Attraverso statue, ambientazioni e simboli, il presepe pasquale racconta un cammino che va dall’Ultima Cena alla Crocifissione, fino al Sepolcro vuoto e alla Risurrezione. È una narrazione visiva che aiuta a comprendere il significato profondo della Pasqua, rendendo accessibili anche ai più giovani e a chi è meno abituato al linguaggio teologico i passaggi fondamentali della fede cristiana.

Le origini e il valore simbolico del presepe pasquale

Sebbene meno diffuso rispetto al presepe natalizio, il presepe pasquale affonda le sue radici nella lunga tradizione delle rappresentazioni sacre. Fin dai primi secoli del cristianesimo, l’arte è stata utilizzata come strumento di evangelizzazione e catechesi, soprattutto in contesti in cui la parola scritta non era accessibile a tutti. Il valore simbolico del presepe pasquale risiede proprio nella sua capacità di “mostrare” il Vangelo.

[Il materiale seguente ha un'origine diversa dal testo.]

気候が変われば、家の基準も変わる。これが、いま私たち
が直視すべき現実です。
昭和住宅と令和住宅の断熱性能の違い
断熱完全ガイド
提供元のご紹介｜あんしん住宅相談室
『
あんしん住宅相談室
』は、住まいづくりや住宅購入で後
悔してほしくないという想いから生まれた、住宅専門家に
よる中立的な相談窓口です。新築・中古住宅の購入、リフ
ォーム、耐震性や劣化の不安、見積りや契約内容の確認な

Ogni scena, ogni personaggio e ogni dettaglio contribuiscono a trasmettere un messaggio spirituale: il dolore della Passione, la speranza che nasce dalla fede, la gioia della Risurrezione. Non è solo un oggetto decorativo, ma un vero e proprio strumento di meditazione.

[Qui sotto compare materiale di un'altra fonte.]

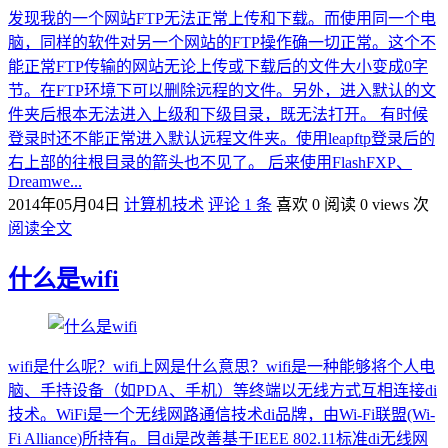
发现我的一个网站FTP无法正常上传和下载。而使用同一个电
脑，同样的软件对另一个网站的FTP操作确一切正常。这个不
能正常FTP传输的网站无论上传或下载后的文件大小变成0字
节。在FTP环境下可以删除远程的文件。另外，进入默认的文
件夹后根本无法进入上级和下级目录，既无法打开。 有时候
登录时还不能正常进入默认远程文件夹。使用leapftp登录后的
右上部的往根目录的箭头也不见了。 后来使用FlashFXP、
Dreamwe...
2014年05月04日
计算机技术
评论 1 条
喜欢 0
阅读 0 views 次
阅读全文
什么是wifi
wifi是什么呢？wifi上网是什么意思？wifi是一种能够将个人电
脑、手持设备（如PDA、手机）等终端以无线方式互相连接di
技术。WiFi是一个无线网路通信技术di品牌，由Wi-Fi联盟(Wi-
Fi Alliance)所持有。目di是改善基于IEEE 802.11标准di无线网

Le scene del presepe pasquale: dalla Passione alla Risurrezione

Uno degli aspetti più significativi del presepe pasquale è la varietà delle scene rappresentate. Spesso si parte dall’Ultima Cena, momento in cui Gesù istituisce l’Eucaristia, per proseguire con l’Orto degli Ulivi, il processo, la salita al Calvario e la Crocifissione.

Il percorso culmina con il Sepolcro e, soprattutto, con la scena della Risurrezione, che rappresenta il cuore della fede cristiana. Questa successione di immagini permette di seguire passo dopo passo il racconto evangelico, favorendo una comprensione più profonda e coinvolgente degli eventi pasquali.

Perché il presepe pasquale sta tornando protagonista

Il rinnovato interesse per il presepe pasquale è legato a una più ampia riscoperta delle tradizioni religiose. In un contesto culturale in rapido cambiamento, molte persone sentono il bisogno di riscoprire segni concreti della propria fede, capaci di dare profondità e significato alle celebrazioni.

Il presepe pasquale risponde a questa esigenza, offrendo un modo semplice ma efficace per vivere la Pasqua non solo come evento liturgico, ma come esperienza quotidiana. Attraverso immagini e simboli, invita alla riflessione, al silenzio e alla preghiera, diventando un punto di riferimento durante uno dei momenti più importanti dell’anno liturgico.

Che venga esposto in una chiesa, in un oratorio o in una casa, il presepe pasquale continua a parlare al cuore dei fedeli, accompagnandoli nel mistero centrale del cristianesimo e offrendo nuove occasioni per riscoprire il senso autentico della fede.